Blaine's father Ed was traded at the end of the Packers' 1963 championship season to the Philadelphia Eagles. After leaving the NFL, Ed Blaine became a professor of medical pharmacology and physiology at the University of Missouri.
"Football was central to my life when I went to college, and looking back that obsession is strange," Mark Blaine recalled. "No scholarship, little recognition on campus. But something got you going for two-a-days, something kept you working out in the off-season. I was recruited by a number of schools at the D3 (Division 3) level, and I made my decision about college based the best academic schools where I could also play football."

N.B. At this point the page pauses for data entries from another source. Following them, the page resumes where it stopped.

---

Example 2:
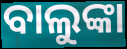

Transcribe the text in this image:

ବାଲୁଙ୍କା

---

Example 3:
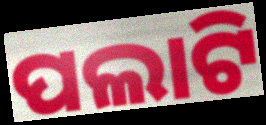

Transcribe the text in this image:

ପଲାଟି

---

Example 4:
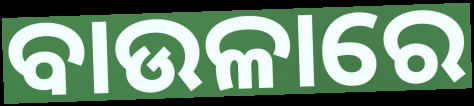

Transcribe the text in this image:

ବାଉଳାରେ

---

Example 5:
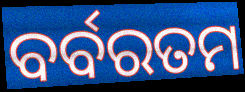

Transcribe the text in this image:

ବର୍ବରତମ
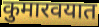
कुमारवयात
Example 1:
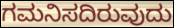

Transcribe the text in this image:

ಗಮನಿಸದಿರುವುದು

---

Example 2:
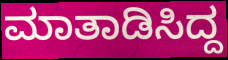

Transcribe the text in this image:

ಮಾತಾಡಿಸಿದ್ದ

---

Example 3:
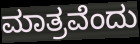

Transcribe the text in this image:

ಮಾತ್ರವೆಂದು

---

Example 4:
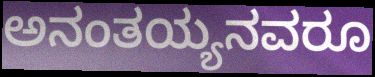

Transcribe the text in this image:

ಅನಂತಯ್ಯನವರೂ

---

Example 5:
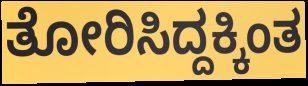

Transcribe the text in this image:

ತೋರಿಸಿದ್ದಕ್ಕಿಂತ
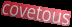
covetous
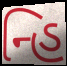
ન્હિ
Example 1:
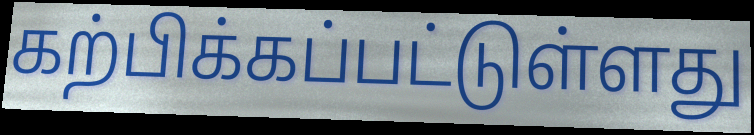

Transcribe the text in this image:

கற்பிக்கப்பட்டுள்ளது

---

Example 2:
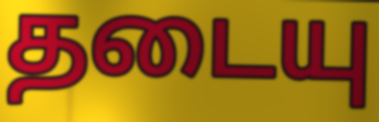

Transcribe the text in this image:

தடையு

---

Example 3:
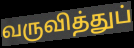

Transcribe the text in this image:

வருவித்துப்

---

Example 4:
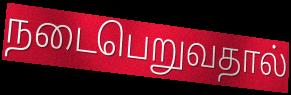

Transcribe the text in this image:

நடைபெறுவதால்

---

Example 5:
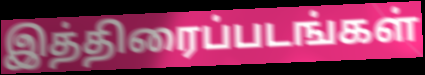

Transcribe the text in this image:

இத்திரைப்படங்கள்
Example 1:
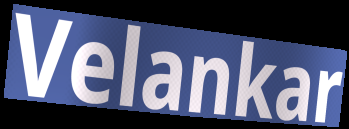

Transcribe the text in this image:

Velankar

Blaine, however, decided in his second year at Washington University that he was better suited to writing, so he entered Missouri's journalism program. He also gave up his football uniform -- he was an offensive tackle -- to take up rugby, a college club sport sanctioned by USA Rugby rather than the NCAA.
Rugby was a better fit for Blaine. "It's less regimented and when done well has an almost improv feel to it," he said. "I felt that I could do things on the field that weren't scripted and had a significant outcome on the game. I loved it and continued to play for another six years after college."

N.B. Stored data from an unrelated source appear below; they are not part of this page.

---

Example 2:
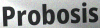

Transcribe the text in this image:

Probosis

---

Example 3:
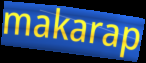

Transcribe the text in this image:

makarap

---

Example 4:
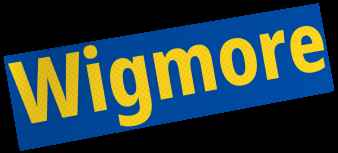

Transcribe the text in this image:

Wigmore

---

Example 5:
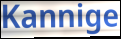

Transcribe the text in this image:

Kannige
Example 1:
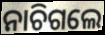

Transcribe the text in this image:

ନାଚିଗଲେ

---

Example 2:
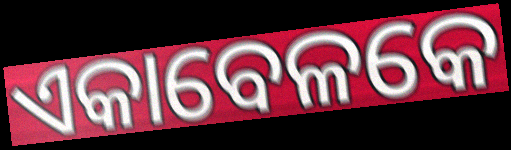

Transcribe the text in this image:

ଏକାବେଳକେ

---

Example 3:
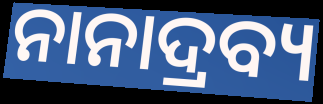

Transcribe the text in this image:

ନାନାଦ୍ରବ୍ୟ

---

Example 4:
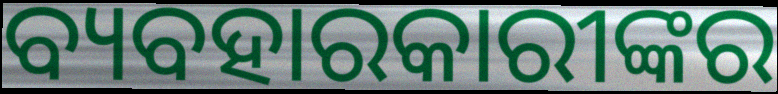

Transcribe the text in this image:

ବ୍ୟବହାରକାରୀଙ୍କର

That muddy loss to Air Force was his day on a championship stage. "It's one of the things you strive for as an athlete or an academic," he said. "Your natural curiosity -- whether physical or intellectual -- gets you out of bed every day to do the thing you love to do, but you're always looking for the opportunity to push yourself. Great competition does that. Whether it's deadline pressure or the must-make blocks on a critical series, there's a common experience, a higher level, that's good for you, good for the team, good for the institution."
Blaine today focuses on storytelling and new media with his students, but he's also working on a book on college football, specifically "about the brutal college football season in 1905 that spawned the NCAA." At the heart of that research, are the ethics of
amateur athletics and questions about "why we play, even when it can get you seriously hurt or killed." (NCAA's birth)
"Eighteen players died that season, and football was almost banned by a coalition of college presidents," he said. "It almost ended football, because the soul of the sport was maintained by the colleges for the first half of the 20th century.”